Bagian Dokumen –
########

Mogadishu Diguncang Bom, 276 Orang Tewas
Connect with us

Headline

Mogadishu Diguncang Bom, 276 Orang Tewas

Published

on

Mogadishu

KlikINTERNASIONAL – Ibu Kota Somalia, Mogadishu, diguncang dua bom berkekuatan besar pada Sabtu (14/10/2017) siang waktu setempat, yang mengakibatkan 276 orang tewas dan 200 orang lainnya luka parah.

 

Menurut sejumlah pejabat, serangan bom itu disebut-sebut paling mematikan yang pernah terjadi di negara ujung Afrika tersebut, kata beberapa pejabat.

 

Bahkan, Menteri Informasi Somalia Abdirahman Osman mengungkapkan, serangan yang mengakibatkan ratusan orang tewas dan gedung-gedung hancur itu merupakan serangan kaum “barbar”.

########

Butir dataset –

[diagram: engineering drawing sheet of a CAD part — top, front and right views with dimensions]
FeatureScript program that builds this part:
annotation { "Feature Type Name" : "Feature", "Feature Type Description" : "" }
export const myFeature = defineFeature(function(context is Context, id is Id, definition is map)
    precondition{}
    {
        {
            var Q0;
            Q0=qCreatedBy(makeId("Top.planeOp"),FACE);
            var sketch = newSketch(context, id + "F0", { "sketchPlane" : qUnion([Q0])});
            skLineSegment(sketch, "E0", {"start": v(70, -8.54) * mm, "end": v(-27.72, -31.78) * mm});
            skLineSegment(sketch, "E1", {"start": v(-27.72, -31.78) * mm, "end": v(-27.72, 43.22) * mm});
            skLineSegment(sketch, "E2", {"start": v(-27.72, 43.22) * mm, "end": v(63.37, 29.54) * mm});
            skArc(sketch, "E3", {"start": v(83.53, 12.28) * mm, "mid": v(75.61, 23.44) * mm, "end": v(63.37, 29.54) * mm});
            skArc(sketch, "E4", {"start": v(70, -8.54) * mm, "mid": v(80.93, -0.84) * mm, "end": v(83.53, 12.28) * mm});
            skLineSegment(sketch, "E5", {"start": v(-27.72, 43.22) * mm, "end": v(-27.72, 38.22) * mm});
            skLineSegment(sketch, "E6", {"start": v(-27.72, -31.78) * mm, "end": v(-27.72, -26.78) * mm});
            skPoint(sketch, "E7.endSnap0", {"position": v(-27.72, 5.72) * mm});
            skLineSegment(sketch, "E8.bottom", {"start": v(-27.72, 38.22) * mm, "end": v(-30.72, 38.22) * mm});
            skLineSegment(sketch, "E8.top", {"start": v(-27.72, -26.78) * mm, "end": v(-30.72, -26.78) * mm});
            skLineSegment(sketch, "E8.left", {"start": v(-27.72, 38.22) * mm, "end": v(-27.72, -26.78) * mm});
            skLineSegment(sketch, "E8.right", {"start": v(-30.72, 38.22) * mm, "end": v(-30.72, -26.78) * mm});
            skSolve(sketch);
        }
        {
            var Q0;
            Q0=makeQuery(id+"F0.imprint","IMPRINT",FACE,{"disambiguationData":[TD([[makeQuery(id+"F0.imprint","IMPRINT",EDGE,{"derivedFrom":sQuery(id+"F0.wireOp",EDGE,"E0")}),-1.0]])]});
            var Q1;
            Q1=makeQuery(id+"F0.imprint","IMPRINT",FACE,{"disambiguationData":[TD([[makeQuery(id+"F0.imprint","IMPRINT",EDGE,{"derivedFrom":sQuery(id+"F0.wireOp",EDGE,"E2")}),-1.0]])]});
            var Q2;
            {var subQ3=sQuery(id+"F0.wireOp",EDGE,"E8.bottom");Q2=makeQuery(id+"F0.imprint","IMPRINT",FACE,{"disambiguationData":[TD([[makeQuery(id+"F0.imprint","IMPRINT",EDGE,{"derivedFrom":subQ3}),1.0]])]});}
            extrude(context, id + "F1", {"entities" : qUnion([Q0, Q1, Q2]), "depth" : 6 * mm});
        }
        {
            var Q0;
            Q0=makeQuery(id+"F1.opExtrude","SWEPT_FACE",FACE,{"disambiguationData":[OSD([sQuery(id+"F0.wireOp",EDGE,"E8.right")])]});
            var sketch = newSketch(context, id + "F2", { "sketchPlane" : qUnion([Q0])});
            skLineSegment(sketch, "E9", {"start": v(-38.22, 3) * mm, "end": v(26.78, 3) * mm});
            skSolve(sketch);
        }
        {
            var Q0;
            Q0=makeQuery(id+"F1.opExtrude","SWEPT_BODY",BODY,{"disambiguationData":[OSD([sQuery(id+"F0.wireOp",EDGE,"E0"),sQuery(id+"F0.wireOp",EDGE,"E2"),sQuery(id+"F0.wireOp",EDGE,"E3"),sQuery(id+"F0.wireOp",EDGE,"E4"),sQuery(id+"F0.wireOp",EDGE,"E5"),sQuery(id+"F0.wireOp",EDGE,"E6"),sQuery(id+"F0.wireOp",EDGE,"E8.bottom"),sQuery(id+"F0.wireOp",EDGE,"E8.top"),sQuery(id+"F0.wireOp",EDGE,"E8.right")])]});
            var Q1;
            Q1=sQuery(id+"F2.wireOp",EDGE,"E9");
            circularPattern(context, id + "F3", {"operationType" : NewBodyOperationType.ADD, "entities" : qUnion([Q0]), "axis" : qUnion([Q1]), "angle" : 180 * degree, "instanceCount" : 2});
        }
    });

########

Daftar Tugas –
1. Jawablah pertanyaan berikut berdasarkan berita tentang bom di Mogadishu.
(a) Kapan dua bom mengguncang Mogadishu?
(b) Berapa orang yang luka parah akibat serangan itu?
(c) Siapa yang menyebut serangan itu sebagai serangan kaum "barbar"?
2. Lanjutkan berita tentang bom di Mogadishu setelah kalimat terakhirnya.

Hasil Tugas –
1.
(a) Pada Sabtu (14/10/2017) siang waktu setempat.
(b) 200 orang.
(c) Menteri Informasi Somalia Abdirahman Osman.

2.
 

Serangan itu juga seperti telah menghancurkan harapan pemulihan di sebuah negara miskin yang rapuh akibat konflik puluhan tahun, dan menimbulkan kembali keraguan tentang kemampuan pemerintah untuk mengamankan kota berpenduduk lebih dari 2 juta orang.

 

Pemerintah Somalia berpendapat bencana nasional itu dilakukan kelompok ekstremis Al Shabaab yang disebut terkait dengan Al Qaida. Namun, hingga saat ini, kelompok ekstremis Islam belum memberikan komentar.

“Mereka menargetkan wilayah terpadat di Mogadishu, hanya membunuh warga sipil. Mereka tidak peduli dengan kehidupan orang Somalia, ibu, ayah dan anak-anak,” kata Perdana Menteri Hassan Ali Khaire.

 

Serangan di Mogadishu disebut menjadi satu serangan paling mematikan yang pernah terjadi di sub-Sahara Afrika, atau lebih mematikan daripada serangan Universitas Garissa di Kenya pada tahun 2015, dan pemboman Kedutaan Besar AS di Kenya dan Tanzania pada tahun 1998.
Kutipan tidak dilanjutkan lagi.